そこに思い至らなかったこと、更にはそれに気づいてからも何も手を打たなかったこと。
それは貴方の失態です」
俺は母さまの正しい言葉に何も言い返せなくなってしまった。
全てその通りなのだ。
今でさえどうすれば良いか判らないのだ。
俺に依存する女達を切り捨てれば折角治りかけている女達の心が壊れてしまうのではないか?

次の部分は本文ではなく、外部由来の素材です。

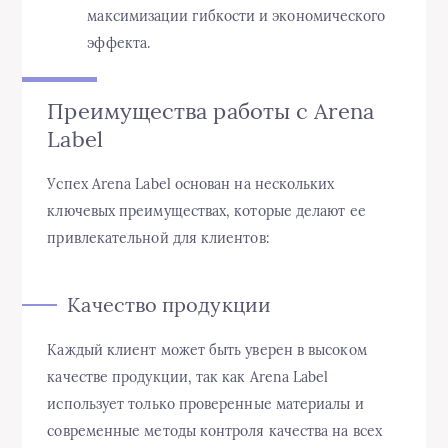
максимизации гибкости и экономического
эффекта.
Преимущества работы с Arena
Label
Успех Arena Label основан на нескольких
ключевых преимуществах, которые делают ее
привлекательной для клиентов:
Качество продукции
Каждый клиент может быть уверен в высоком
качестве продукции, так как Arena Label
использует только проверенные материалы и
современные методы контроля качества на всех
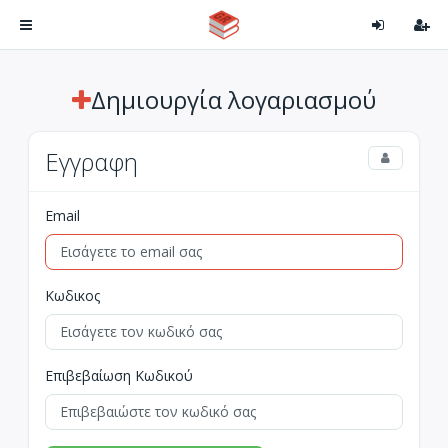
Δημιουργία λογαριασμού
Εγγραφη
Email
Κωδικος
Επιβεβαίωση Κωδικού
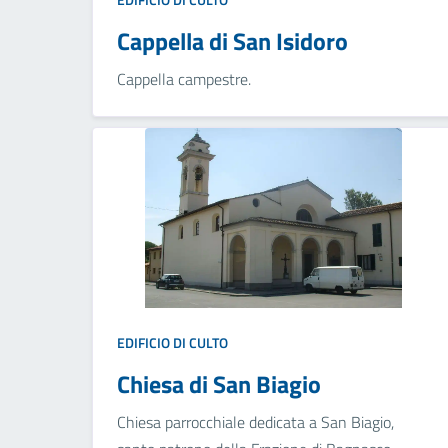
Cappella di San Isidoro
Cappella campestre.
EDIFICIO DI CULTO
Chiesa di San Biagio
Chiesa parrocchiale dedicata a San Biagio,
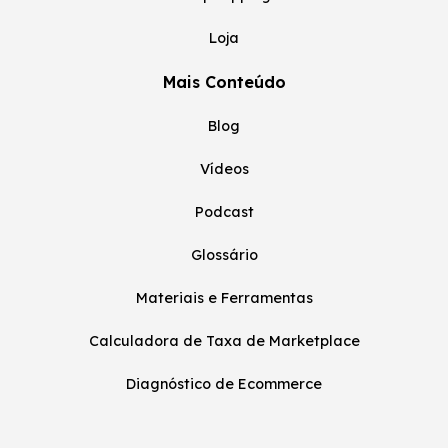
Loja
Mais Conteúdo
Blog
Vídeos
Podcast
Glossário
Materiais e Ferramentas
Calculadora de Taxa de Marketplace
Diagnóstico de Ecommerce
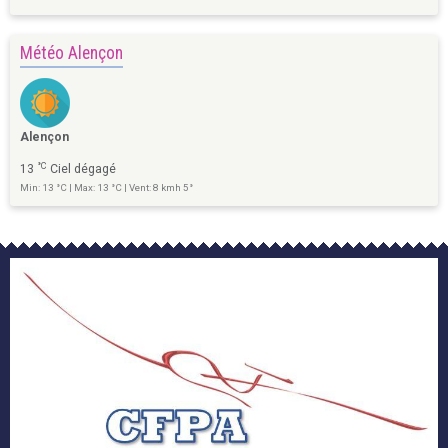
Météo Alençon
Alençon
°C
13
Ciel dégagé
Min: 13 °C | Max: 13 °C | Vent: 8 kmh 5°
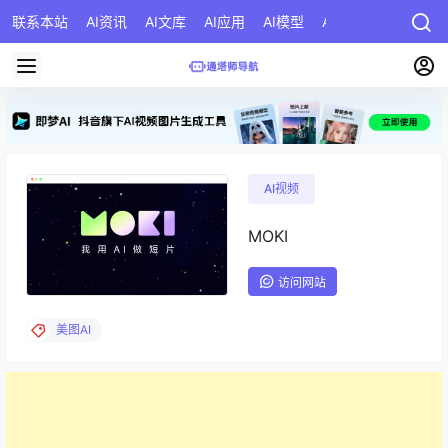
联系本站
AI资讯
AI文库
AI应用
AI模型
AI公司
AI提示词
AI视频
MOKI
访问网站
美图AI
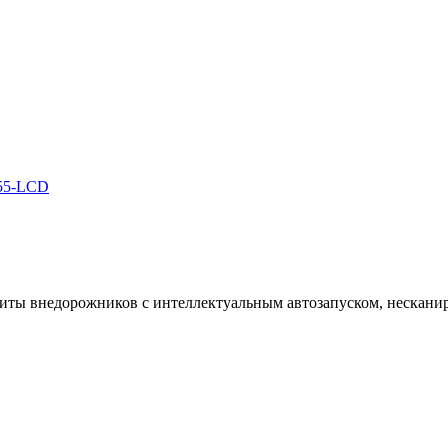
D55-LCD
щиты внедорожников с интеллектуальным автозапуском, нескани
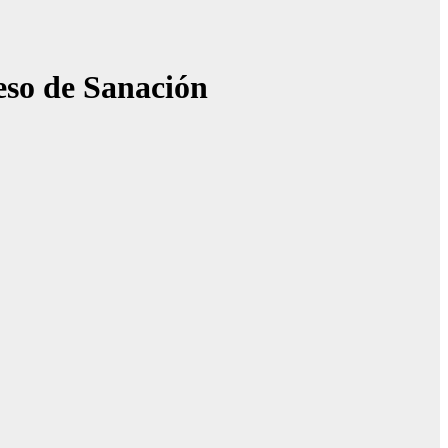
eso de Sanación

それが恐ろしくて俺は女達の勘違いを諫めることが出来ないのだ。
「母さま、全て母さまの仰せの通りです。
オイゲンの失態で薔薇の館の女達が私をめぐって争っています。
放っておけば、外に私をめぐる痴話げんかとして広まるでしょう。
そして、私は自分のハーレムでさえ纏めることが出来ない能無しと嘲笑われるでしょう。
でも、母さま、私はどうすれば良いか判らないのです。
私に依存する女達を切り捨てることが出来ないのです」
「オイゲン...」
「オイゲン、貴方は優しすぎるのです。
でもそれは貴方の美徳でもあります。
確かに貴方が貴方に依存する女達を切り捨てればあの者達はまた壊れるかもしれません」
母さまは、俺の顔をじっと見つめている。
「でもね、全てをオイゲンが背負う必要はないのです。
父さまも母さまもオイゲンの味方なのですよ。
オイゲンをいつでも助けますよ。
だから、もっと私たちにオイゲンは頼りなさい」
「母さま...」
「では、この件は私に任せてくださいね」
「よろしいのですか」
「ええ、オイゲンが優しいのは良く知ってますからね。
この件はこの先はオイゲンがタッチしないほうが良いのです」
母さまが全てを引き受けてくれる、それは甘い誘いだ……
「でも、私が何もしないのは...」
「オイゲンには別にやってもらう事がありますよ。
この間、オイゲンが言った亜空間倉庫を使用する貿易の件を進めてもらう必要があります」
なんだろう、ここでなんで貿易の話になるんだ?
「貿易の件ですか、それはもちろん進めようと思っています」
きっと俺は不思議そうな顔をしているはずだ。
「そう、それは良かったわ。
では、急ぎ旅立ちの支度をしてルースとポッズに向かうのです」
「ルースとポッズに向かうのですか」
「そうですよ、亜空間倉庫の扉を開くためには一度はその地に立つ必要があるのでしょう」
「それは、その通りですが」
「オイゲン、良いですか。
オイゲンはルースとポッズに向かう必要があるのです。
そして、薔薇の館の騒動を収めるにはオイゲンはいないほうが良いのです」
俺はいないほうが良い、全てを母さまに任せる、それで良いのだろうか?
そんな俺の心を見透かしたように母さまは慈愛に満ちた表情で俺に言うのだ。
「オイゲン、貴方は見た目が育ち過ぎました、でもまだ八歳の子供なのです。
子供の不始末は親が何とでもしますからね」
ああ、母さまはまだ俺を子供として甘やかしてくれるのだ。
俺は母さまの愛情に自分がまだ包まれる存在で居られるのだ。
「母さま、ありがとうございます」
俺は母さまにいつの間にか抱き着いている。
母さまはそんな俺の背中に手を廻し優しく背を叩いてくれる。
「オイゲンは、私の可愛い坊やなのよ」
母さまの優しい言葉と懐かしい匂いに俺は包まれる。
成人した前世の記憶も、12歳以上に成長した肉体も、そんなものはなんの関係も無いのだ。
俺は8歳の子供のオイゲンとして母さまの愛情にうずもれるのだった。